● **Assignment**
For the data below, retype word for word the lines from the one containing "orders and what" through the one containing "services to businesses"; drop the pictures.

(Records from a data source)
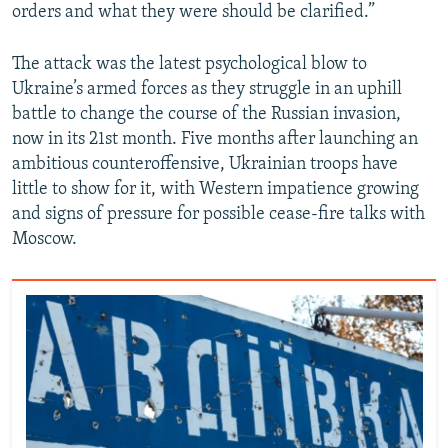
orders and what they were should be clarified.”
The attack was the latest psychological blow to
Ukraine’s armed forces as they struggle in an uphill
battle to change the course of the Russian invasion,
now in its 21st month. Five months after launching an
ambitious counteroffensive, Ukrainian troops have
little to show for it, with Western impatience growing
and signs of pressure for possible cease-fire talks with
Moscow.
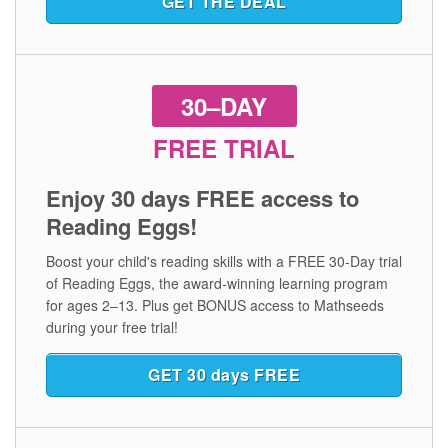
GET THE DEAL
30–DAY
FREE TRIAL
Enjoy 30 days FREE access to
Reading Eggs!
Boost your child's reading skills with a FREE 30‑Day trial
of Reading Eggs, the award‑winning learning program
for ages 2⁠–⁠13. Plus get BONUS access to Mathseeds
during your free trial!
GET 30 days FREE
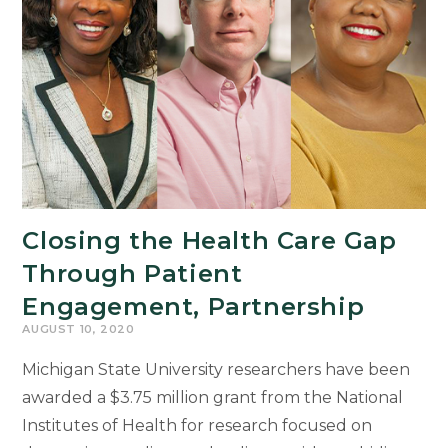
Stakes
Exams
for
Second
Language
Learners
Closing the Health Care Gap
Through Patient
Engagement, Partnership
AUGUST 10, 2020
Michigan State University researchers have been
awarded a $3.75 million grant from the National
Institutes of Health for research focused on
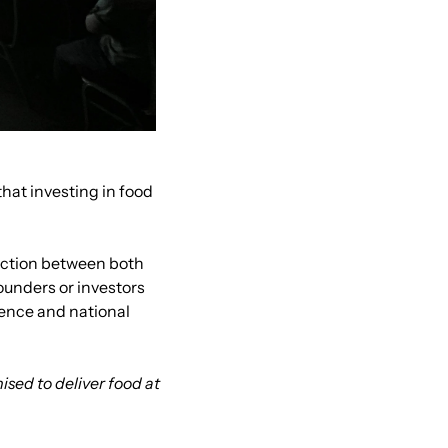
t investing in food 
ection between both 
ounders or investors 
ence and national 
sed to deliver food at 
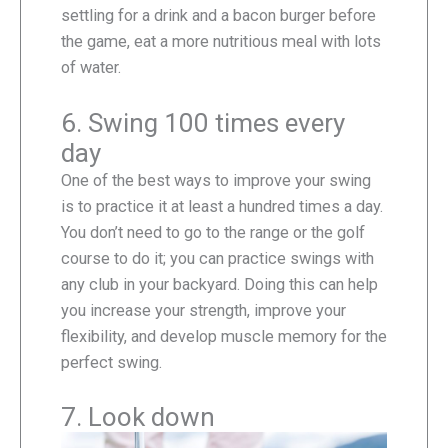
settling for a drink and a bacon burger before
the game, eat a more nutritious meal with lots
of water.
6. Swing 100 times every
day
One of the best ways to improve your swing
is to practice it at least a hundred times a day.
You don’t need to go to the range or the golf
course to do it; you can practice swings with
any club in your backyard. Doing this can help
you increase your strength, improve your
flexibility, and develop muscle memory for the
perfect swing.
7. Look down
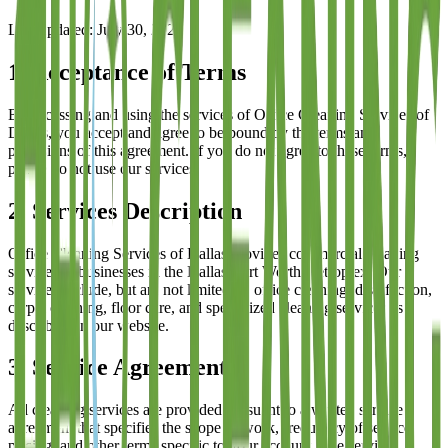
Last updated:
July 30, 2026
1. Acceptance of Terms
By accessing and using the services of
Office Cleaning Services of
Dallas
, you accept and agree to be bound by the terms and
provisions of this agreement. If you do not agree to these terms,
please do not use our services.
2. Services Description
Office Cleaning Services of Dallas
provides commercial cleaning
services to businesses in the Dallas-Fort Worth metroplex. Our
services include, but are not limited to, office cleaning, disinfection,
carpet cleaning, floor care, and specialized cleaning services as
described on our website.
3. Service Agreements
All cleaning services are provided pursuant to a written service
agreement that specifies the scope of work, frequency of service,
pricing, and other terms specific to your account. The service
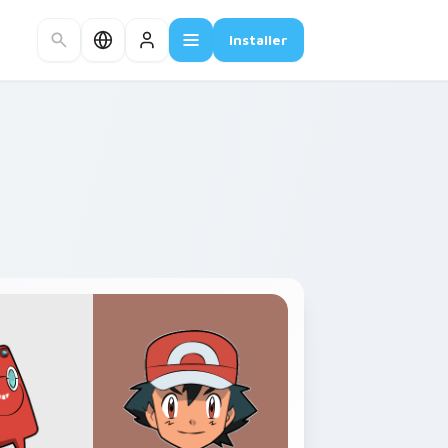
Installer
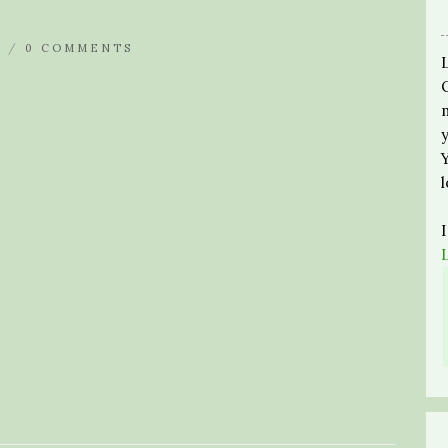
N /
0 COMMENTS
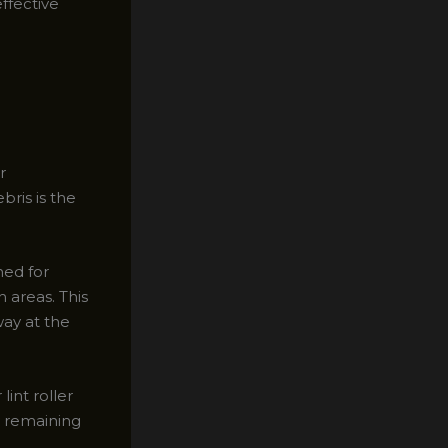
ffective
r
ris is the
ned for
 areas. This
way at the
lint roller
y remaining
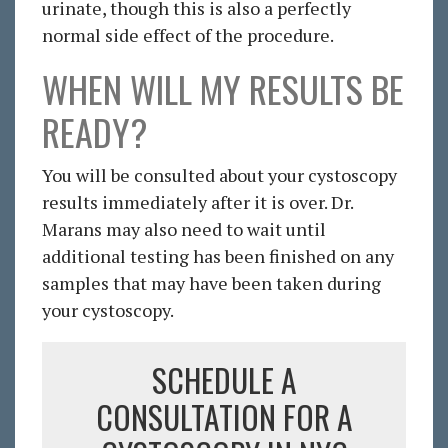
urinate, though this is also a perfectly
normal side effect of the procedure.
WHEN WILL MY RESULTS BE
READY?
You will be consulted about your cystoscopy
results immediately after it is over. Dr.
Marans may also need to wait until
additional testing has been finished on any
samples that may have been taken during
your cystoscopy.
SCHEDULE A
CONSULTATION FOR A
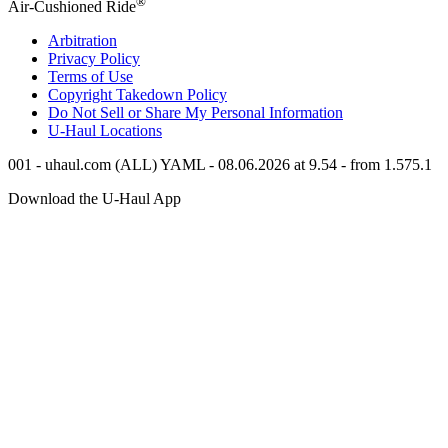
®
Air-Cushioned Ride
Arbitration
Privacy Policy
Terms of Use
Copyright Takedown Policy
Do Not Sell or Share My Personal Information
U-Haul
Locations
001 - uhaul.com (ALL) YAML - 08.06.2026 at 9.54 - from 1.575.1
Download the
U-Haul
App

---

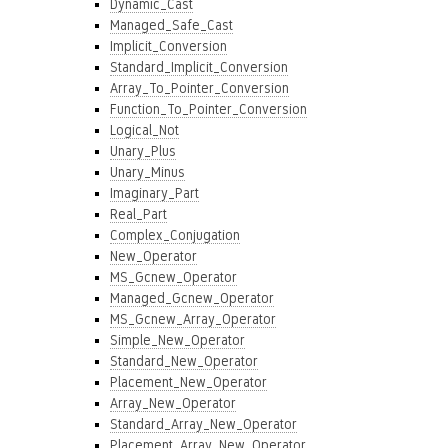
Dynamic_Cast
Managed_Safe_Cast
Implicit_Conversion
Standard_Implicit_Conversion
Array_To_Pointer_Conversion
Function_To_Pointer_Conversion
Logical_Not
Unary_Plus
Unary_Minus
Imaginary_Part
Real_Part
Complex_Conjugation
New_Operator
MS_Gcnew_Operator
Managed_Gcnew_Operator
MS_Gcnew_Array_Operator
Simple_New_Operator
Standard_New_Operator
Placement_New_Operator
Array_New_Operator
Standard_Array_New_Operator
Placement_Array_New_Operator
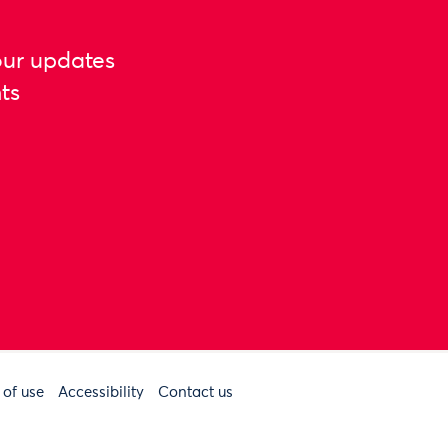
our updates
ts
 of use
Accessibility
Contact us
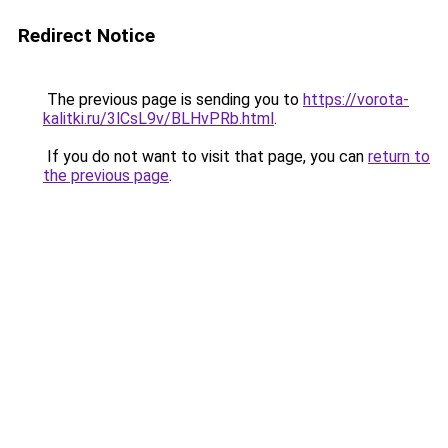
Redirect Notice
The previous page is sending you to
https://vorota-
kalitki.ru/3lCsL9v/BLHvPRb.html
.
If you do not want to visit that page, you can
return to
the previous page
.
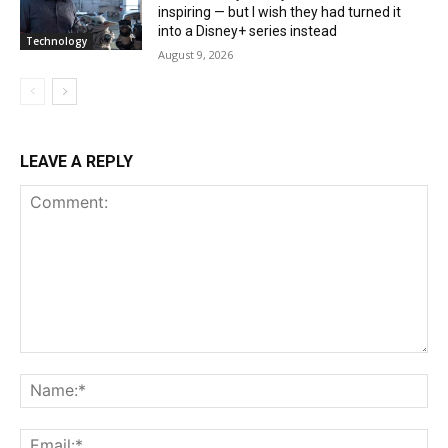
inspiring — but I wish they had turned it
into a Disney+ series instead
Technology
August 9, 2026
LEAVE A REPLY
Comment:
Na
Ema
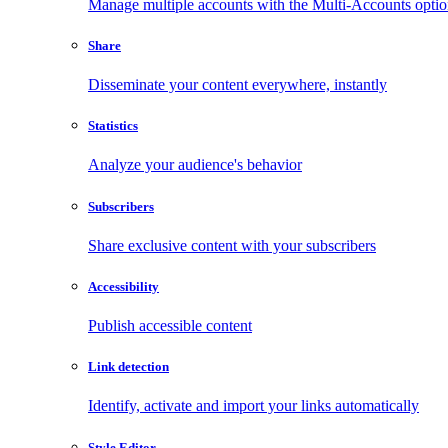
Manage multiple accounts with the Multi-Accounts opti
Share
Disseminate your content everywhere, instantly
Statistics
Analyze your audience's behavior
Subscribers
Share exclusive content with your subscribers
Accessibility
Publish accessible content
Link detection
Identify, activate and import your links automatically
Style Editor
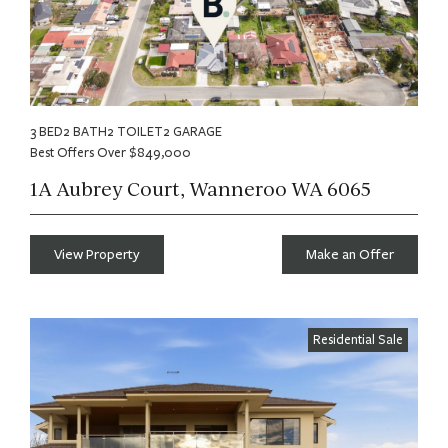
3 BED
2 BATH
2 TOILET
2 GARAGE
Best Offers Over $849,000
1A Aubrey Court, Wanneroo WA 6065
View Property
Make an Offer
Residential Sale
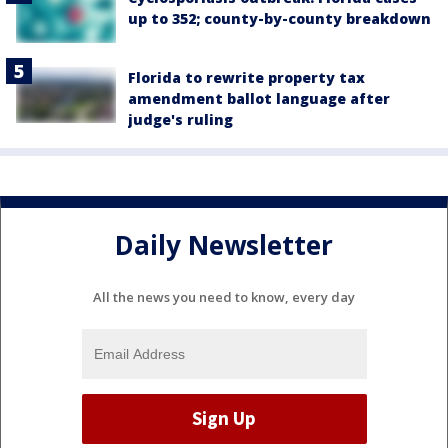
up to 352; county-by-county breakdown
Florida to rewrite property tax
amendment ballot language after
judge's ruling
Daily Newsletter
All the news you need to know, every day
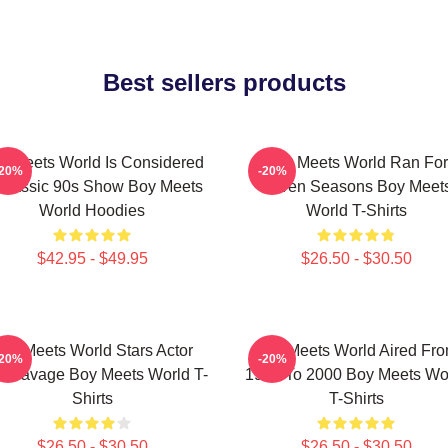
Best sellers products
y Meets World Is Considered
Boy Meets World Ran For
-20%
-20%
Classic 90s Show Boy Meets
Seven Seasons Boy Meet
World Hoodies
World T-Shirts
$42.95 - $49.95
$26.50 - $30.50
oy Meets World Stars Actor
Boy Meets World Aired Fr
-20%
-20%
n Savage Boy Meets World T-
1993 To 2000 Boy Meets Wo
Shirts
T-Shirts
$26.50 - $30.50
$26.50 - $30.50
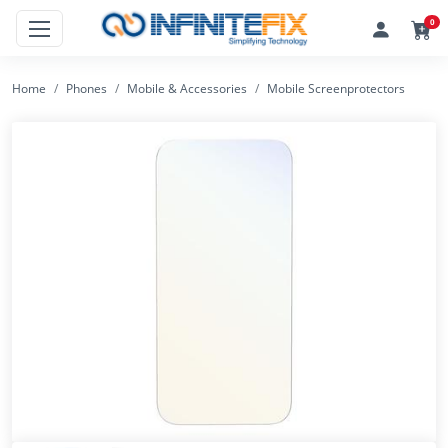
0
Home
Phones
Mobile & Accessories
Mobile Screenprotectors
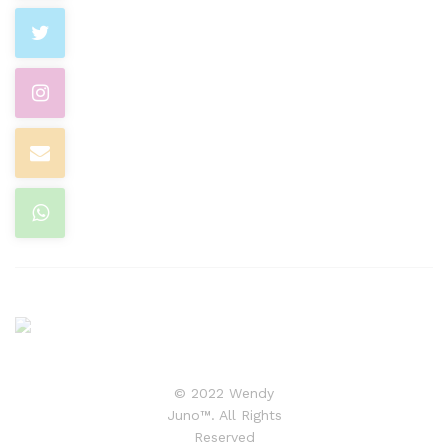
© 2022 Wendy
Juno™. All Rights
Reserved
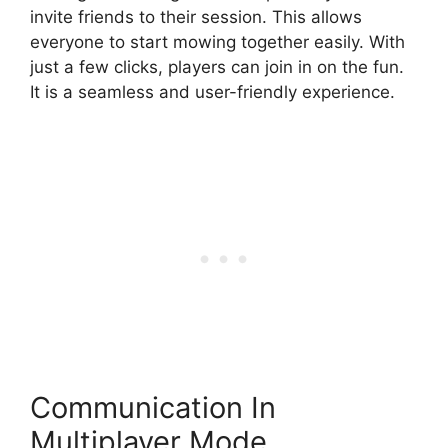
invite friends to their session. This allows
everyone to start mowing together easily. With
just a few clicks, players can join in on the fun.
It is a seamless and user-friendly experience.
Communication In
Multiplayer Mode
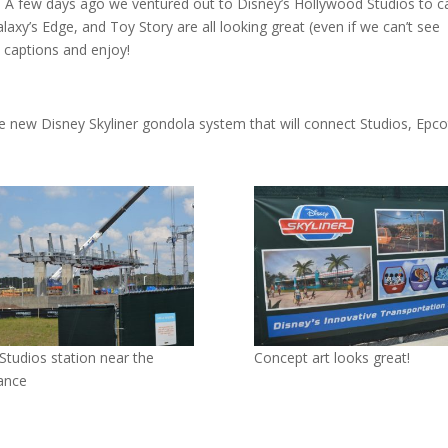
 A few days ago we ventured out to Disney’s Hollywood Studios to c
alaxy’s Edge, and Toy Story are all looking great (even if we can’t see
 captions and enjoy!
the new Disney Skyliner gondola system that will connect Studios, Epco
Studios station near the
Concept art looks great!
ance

● **Your solution**
orders and what they were should be clarified.”
The attack was the latest psychological blow to
Ukraine’s armed forces as they struggle in an uphill
battle to change the course of the Russian invasion,
now in its 21st month. Five months after launching an
ambitious counteroffensive, Ukrainian troops have
little to show for it, with Western impatience growing
and signs of pressure for possible cease-fire talks with
Moscow.
GET THE DEAL
30–DAY
FREE TRIAL
Enjoy 30 days FREE access to
Reading Eggs!
Boost your child's reading skills with a FREE 30‑Day trial
of Reading Eggs, the award‑winning learning program
for ages 2⁠–⁠13. Plus get BONUS access to Mathseeds
during your free trial!
GET 30 days FREE
Stakes
Exams
for
Second
Language
Learners
Closing the Health Care Gap
Through Patient
Engagement, Partnership
AUGUST 10, 2020
Michigan State University researchers have been
awarded a $3.75 million grant from the National
Institutes of Health for research focused on
t investing in food 
ection between both 
ounders or investors 
ence and national 
sed to deliver food at 
settling for a drink and a bacon burger before
the game, eat a more nutritious meal with lots
of water.
6. Swing 100 times every
day
One of the best ways to improve your swing
is to practice it at least a hundred times a day.
You don’t need to go to the range or the golf
course to do it; you can practice swings with
any club in your backyard. Doing this can help
you increase your strength, improve your
flexibility, and develop muscle memory for the
perfect swing.
7. Look down
Last updated:
July 30, 2026
1. Acceptance of Terms
By accessing and using the services of
Office Cleaning Services of
Dallas
, you accept and agree to be bound by the terms and
provisions of this agreement. If you do not agree to these terms,
please do not use our services.
2. Services Description
Office Cleaning Services of Dallas
provides commercial cleaning
services to businesses in the Dallas-Fort Worth metroplex. Our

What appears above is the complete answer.